→ Job item: Show every line in the rows below that contains the string "possible", copying each such line in full. Case counts.
[Start of section]
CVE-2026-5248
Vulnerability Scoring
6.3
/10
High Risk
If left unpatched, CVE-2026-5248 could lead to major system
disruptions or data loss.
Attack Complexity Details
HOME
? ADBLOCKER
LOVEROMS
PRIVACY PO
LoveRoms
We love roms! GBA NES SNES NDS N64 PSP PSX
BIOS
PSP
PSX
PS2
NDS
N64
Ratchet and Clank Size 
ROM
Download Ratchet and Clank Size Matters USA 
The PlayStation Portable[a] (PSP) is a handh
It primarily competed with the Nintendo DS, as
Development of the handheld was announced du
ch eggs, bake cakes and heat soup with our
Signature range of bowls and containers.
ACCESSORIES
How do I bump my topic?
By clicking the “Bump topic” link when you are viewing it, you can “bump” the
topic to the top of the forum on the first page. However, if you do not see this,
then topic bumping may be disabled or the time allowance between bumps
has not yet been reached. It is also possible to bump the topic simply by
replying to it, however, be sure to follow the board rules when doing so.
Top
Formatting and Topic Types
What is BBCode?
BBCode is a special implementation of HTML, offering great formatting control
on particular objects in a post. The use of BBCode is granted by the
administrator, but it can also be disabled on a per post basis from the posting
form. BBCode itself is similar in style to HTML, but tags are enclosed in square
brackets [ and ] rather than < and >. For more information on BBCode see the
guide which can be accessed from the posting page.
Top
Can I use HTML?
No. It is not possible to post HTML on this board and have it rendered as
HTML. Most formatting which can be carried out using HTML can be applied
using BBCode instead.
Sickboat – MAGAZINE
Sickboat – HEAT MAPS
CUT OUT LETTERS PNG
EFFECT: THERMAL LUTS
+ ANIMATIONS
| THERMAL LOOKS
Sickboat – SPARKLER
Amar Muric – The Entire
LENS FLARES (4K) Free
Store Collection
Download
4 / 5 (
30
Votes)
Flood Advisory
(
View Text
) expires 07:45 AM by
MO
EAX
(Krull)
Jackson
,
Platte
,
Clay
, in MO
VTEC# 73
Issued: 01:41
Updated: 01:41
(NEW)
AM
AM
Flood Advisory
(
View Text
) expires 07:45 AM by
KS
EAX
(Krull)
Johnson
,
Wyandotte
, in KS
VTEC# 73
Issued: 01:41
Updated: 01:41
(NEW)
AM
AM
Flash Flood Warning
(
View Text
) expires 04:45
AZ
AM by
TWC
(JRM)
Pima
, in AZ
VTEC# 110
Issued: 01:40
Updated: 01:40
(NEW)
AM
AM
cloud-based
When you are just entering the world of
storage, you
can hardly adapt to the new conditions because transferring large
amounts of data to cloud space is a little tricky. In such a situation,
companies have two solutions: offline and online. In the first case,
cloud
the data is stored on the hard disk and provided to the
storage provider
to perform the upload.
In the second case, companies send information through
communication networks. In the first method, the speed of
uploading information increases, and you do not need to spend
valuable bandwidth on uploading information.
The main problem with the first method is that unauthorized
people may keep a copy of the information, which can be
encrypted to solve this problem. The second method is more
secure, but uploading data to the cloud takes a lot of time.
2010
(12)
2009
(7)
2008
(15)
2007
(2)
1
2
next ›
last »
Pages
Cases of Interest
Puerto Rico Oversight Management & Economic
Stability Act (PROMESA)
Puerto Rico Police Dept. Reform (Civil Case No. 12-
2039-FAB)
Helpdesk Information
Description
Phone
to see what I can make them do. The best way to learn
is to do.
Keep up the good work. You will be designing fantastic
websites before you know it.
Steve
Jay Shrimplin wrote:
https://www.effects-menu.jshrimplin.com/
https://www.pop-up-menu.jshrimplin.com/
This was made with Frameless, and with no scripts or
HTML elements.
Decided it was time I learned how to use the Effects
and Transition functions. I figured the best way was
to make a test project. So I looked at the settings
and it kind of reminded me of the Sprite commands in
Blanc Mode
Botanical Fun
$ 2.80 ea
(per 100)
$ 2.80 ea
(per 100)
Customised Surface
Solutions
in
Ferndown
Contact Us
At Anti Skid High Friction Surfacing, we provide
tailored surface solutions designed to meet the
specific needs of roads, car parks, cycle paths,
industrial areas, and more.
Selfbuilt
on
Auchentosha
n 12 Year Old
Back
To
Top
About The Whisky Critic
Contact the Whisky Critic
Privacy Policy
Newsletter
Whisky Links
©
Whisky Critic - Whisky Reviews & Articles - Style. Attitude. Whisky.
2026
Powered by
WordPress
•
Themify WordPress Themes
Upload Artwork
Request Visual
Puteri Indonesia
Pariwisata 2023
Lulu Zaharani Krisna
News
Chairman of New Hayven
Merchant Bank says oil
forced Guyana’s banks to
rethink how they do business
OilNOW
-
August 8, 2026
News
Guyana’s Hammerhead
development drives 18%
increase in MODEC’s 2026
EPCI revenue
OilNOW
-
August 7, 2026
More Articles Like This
[End of section]
→ Output:
has not yet been reached. It is also possible to bump the topic simply by
No. It is not possible to post HTML on this board and have it rendered as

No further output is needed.